Mildred Heisinger smiled at her image in the
mirror and ignored the hungry cramping in her stomach as she prepared a careful toilet. Lawyer Barada and his widowed daughter lived in one of the finest houses in town, and the daughter had two small children just the age to need a governess.
19
During his night vigil in Alta, Cree Mackelwain noticed a few differences from his previous visit. History stayed in its place this time. Alta’s ghosts did not awaken. And there was no horny woman to soften the night chill.

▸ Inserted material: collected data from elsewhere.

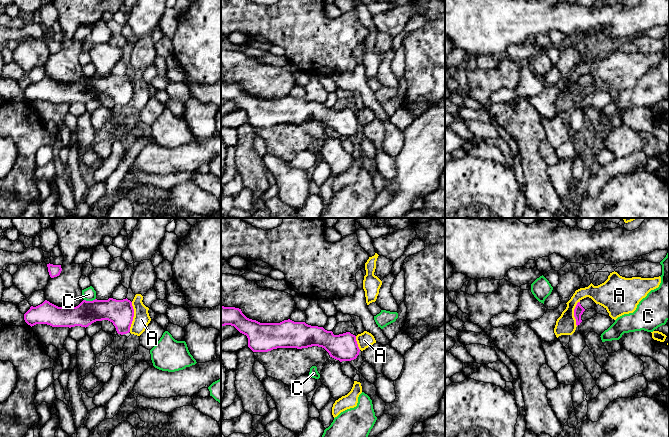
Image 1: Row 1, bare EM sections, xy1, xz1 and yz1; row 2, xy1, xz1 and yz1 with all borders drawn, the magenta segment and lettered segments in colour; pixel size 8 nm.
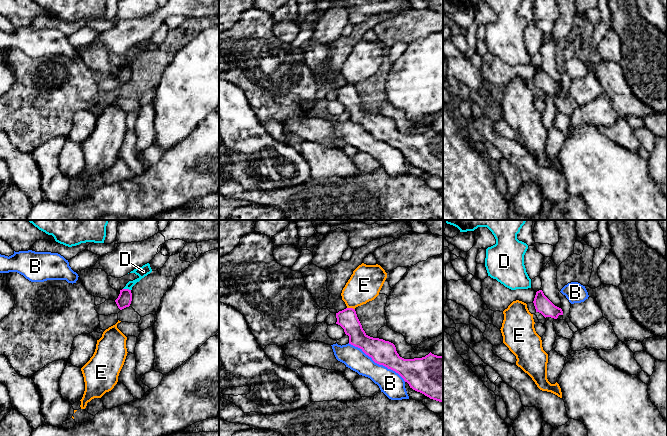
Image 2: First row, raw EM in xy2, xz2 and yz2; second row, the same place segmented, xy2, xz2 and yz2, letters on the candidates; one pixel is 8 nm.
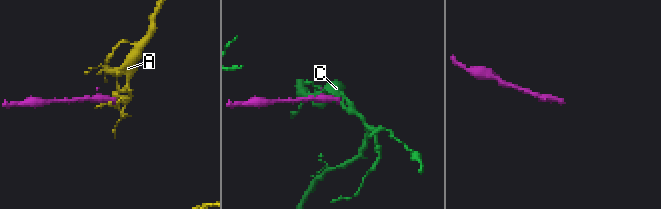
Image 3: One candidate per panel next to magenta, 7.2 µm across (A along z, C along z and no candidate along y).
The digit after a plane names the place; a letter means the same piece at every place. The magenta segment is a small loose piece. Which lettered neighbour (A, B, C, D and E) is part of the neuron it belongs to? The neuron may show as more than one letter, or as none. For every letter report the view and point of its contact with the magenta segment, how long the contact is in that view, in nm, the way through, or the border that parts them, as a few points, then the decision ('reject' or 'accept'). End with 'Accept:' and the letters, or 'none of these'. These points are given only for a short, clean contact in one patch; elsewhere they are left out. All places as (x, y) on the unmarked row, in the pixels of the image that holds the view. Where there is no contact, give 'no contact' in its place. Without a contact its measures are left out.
A: contact xy1 (133, 92); length 240 nm; border xy1 (132, 78), (133, 96), (129, 107); reject
B: contact xz2 (377, 139); length 550 nm; reject
C: contact xy1 (89, 77); length 100 nm; border xy1 (95, 74), (84, 76); reject
D: contact xy2 (127, 65); length 70 nm; border xy2 (123, 64), (130, 66); reject
E: contact xz2 (351, 84); length 70 nm; border xz2 (347, 83), (354, 85); reject
Accept: none of these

When the three men emerged from the mine tunnel at dawn they didn’t appear to be carrying anything extra. Cree had been inside it several times. The lower levels were flooded and the main tunnel blocked by rubble after a mile or so. It seemed a logical place for Dutch to have hidden the cache but Cree had found no trace of it. He watched them from behind a tree on the hill above the tunnel entrance and wondered again exactly who they might be. They weren’t being particularly careful. Two were short and rather stocky, one was tall. All three looked to be something over forty. One was balding. There was little distinctive or memorable about them.

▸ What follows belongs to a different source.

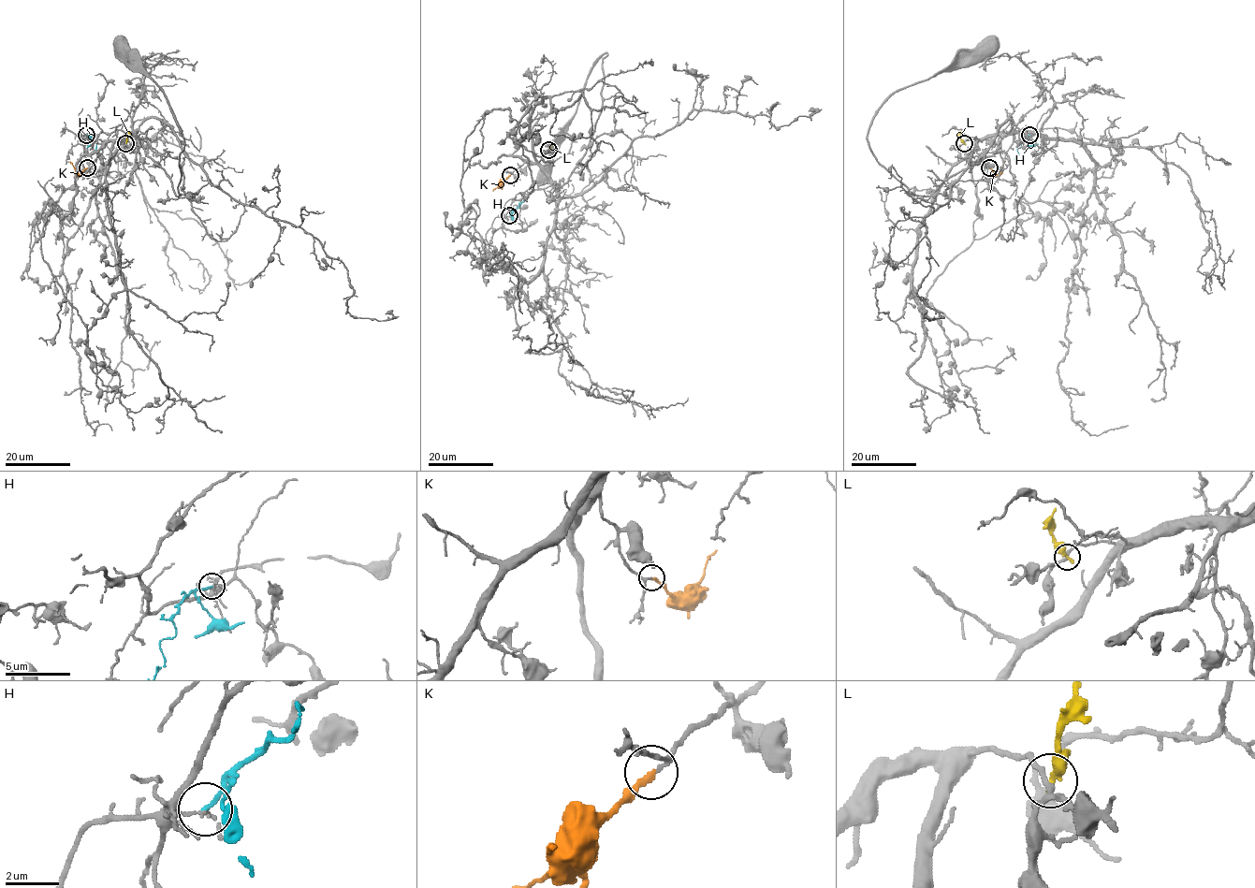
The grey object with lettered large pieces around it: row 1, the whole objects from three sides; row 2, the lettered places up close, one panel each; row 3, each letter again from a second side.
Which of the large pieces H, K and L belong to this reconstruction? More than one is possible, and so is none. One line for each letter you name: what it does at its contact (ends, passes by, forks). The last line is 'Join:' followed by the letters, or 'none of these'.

From what Cree had been able to translate during the confusion of the investigation into his partner’s death and the subsequent trial by the newspapers, Dutch was one of several local lone entrepreneurs in a disorganized business that organized crime decided to organize. Others were eliminated by similarly nasty methods. There was to be no mistaking those deaths as accidental. Cree should have had an inkling of how deeply Dutch had become involved when he discovered apparently senseless break-ins both at the office and at Dutch’s apartment that went unreported. Dutch simply explained nothing had been taken. But the investigation uncovered the fact that sharks as well as organized crime were working the area.